Печатая сапогами дегтярную стежку, он подскочил к Наде и — та не успела повернуться — концом бечевы ударил ее по плечу.
— Опозорила, подлю-юка, на весь хутор опозорила! — срывающимся фальцетом выкрикивал старик. Он замахнулся бечевой еще раз, но руку его сзади поймал Пашка, рванул бечеву.
— Ты с ума сошел! Не дам бить!
Андрей Иванович коршуном налетел на сына, затопал каблуками, но тот скрутил ему руки и усадил на скамейку.
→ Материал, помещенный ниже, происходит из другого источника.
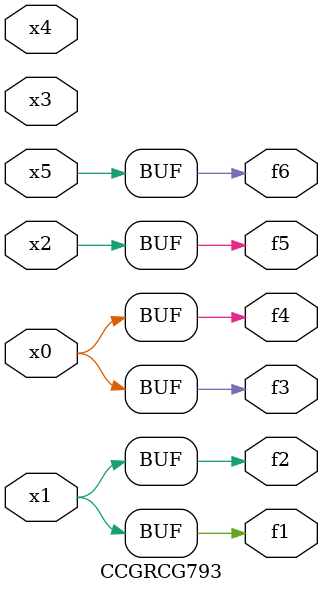
<source format=v>
module CCGRCG793(
	input x0, x1, x2, x3, x4, x5,
	output f1, f2, f3, f4, f5, f6
);
	assign f1 = x1;
	assign f2 = x1;
	assign f3 = x0;
	assign f4 = x0;
	assign f5 = x2;
	assign f6 = x5;
endmodule

</source>
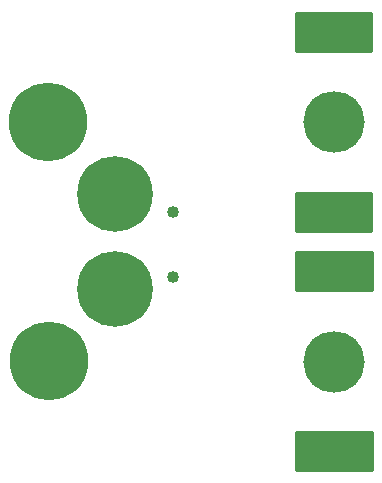
<source format=gts>
G75*
G70*
%OFA0B0*%
%FSLAX24Y24*%
%IPPOS*%
%LPD*%
%AMOC8*
5,1,8,0,0,1.08239X$1,22.5*
%
%ADD10C,0.2049*%
%ADD11C,0.0095*%
%ADD12C,0.2620*%
%ADD13C,0.0400*%
%ADD14C,0.2520*%
D10*
X011728Y004685D03*
X011728Y012677D03*
D11*
X012981Y009054D02*
X010455Y009054D01*
X010455Y010320D01*
X012981Y010320D01*
X012981Y009054D01*
X012981Y009148D02*
X010455Y009148D01*
X010455Y009242D02*
X012981Y009242D01*
X012981Y009336D02*
X010455Y009336D01*
X010455Y009430D02*
X012981Y009430D01*
X012981Y009524D02*
X010455Y009524D01*
X010455Y009618D02*
X012981Y009618D01*
X012981Y009712D02*
X010455Y009712D01*
X010455Y009806D02*
X012981Y009806D01*
X012981Y009900D02*
X010455Y009900D01*
X010455Y009994D02*
X012981Y009994D01*
X012981Y010088D02*
X010455Y010088D01*
X010455Y010182D02*
X012981Y010182D01*
X012981Y010276D02*
X010455Y010276D01*
X010465Y007075D02*
X012991Y007075D01*
X010465Y007075D02*
X010465Y008341D01*
X012991Y008341D01*
X012991Y007075D01*
X012991Y007169D02*
X010465Y007169D01*
X010465Y007263D02*
X012991Y007263D01*
X012991Y007357D02*
X010465Y007357D01*
X010465Y007451D02*
X012991Y007451D01*
X012991Y007545D02*
X010465Y007545D01*
X010465Y007639D02*
X012991Y007639D01*
X012991Y007733D02*
X010465Y007733D01*
X010465Y007827D02*
X012991Y007827D01*
X012991Y007921D02*
X010465Y007921D01*
X010465Y008015D02*
X012991Y008015D01*
X012991Y008109D02*
X010465Y008109D01*
X010465Y008203D02*
X012991Y008203D01*
X012991Y008297D02*
X010465Y008297D01*
X010465Y001075D02*
X012991Y001075D01*
X010465Y001075D02*
X010465Y002341D01*
X012991Y002341D01*
X012991Y001075D01*
X012991Y001169D02*
X010465Y001169D01*
X010465Y001263D02*
X012991Y001263D01*
X012991Y001357D02*
X010465Y001357D01*
X010465Y001451D02*
X012991Y001451D01*
X012991Y001545D02*
X010465Y001545D01*
X010465Y001639D02*
X012991Y001639D01*
X012991Y001733D02*
X010465Y001733D01*
X010465Y001827D02*
X012991Y001827D01*
X012991Y001921D02*
X010465Y001921D01*
X010465Y002015D02*
X012991Y002015D01*
X012991Y002109D02*
X010465Y002109D01*
X010465Y002203D02*
X012991Y002203D01*
X012991Y002297D02*
X010465Y002297D01*
X010455Y015054D02*
X012981Y015054D01*
X010455Y015054D02*
X010455Y016320D01*
X012981Y016320D01*
X012981Y015054D01*
X012981Y015148D02*
X010455Y015148D01*
X010455Y015242D02*
X012981Y015242D01*
X012981Y015336D02*
X010455Y015336D01*
X010455Y015430D02*
X012981Y015430D01*
X012981Y015524D02*
X010455Y015524D01*
X010455Y015618D02*
X012981Y015618D01*
X012981Y015712D02*
X010455Y015712D01*
X010455Y015806D02*
X012981Y015806D01*
X012981Y015900D02*
X010455Y015900D01*
X010455Y015994D02*
X012981Y015994D01*
X012981Y016088D02*
X010455Y016088D01*
X010455Y016182D02*
X012981Y016182D01*
X012981Y016276D02*
X010455Y016276D01*
D12*
X002228Y004708D03*
X002218Y012687D03*
D13*
X006374Y009685D03*
X006374Y007519D03*
D14*
X004444Y007126D03*
X004444Y010275D03*
M02*

</source>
— Довольно, батя, довольно! — спокойно сказал он и, смотав в кольцо мокрую бечеву, отбросил ее к порогу. — Было дело — бил, а теперь довольно.
— А-а-а! Так вы так… та-ак! — хрипя, подпрыгивал рассвирепевший Андрей Иванович. — Сукины дети, шантрапа, потаскухи! Всех разгоню, всех! Первым же сватам отдам! За любого голодранца выдам! Я вас выучу! Я вас проучу-у!
— Да ты толком скажи, что случилось-то, погоди учить, — резонно пробасил Пашка, принимаясь снова за уздечку.
— Случилось вон, случилось! Забор-то весь в дегтю. Случилось! — взвизгивал Андрей Иванович. — И не признаешь. Думал уж — в чужой двор попал.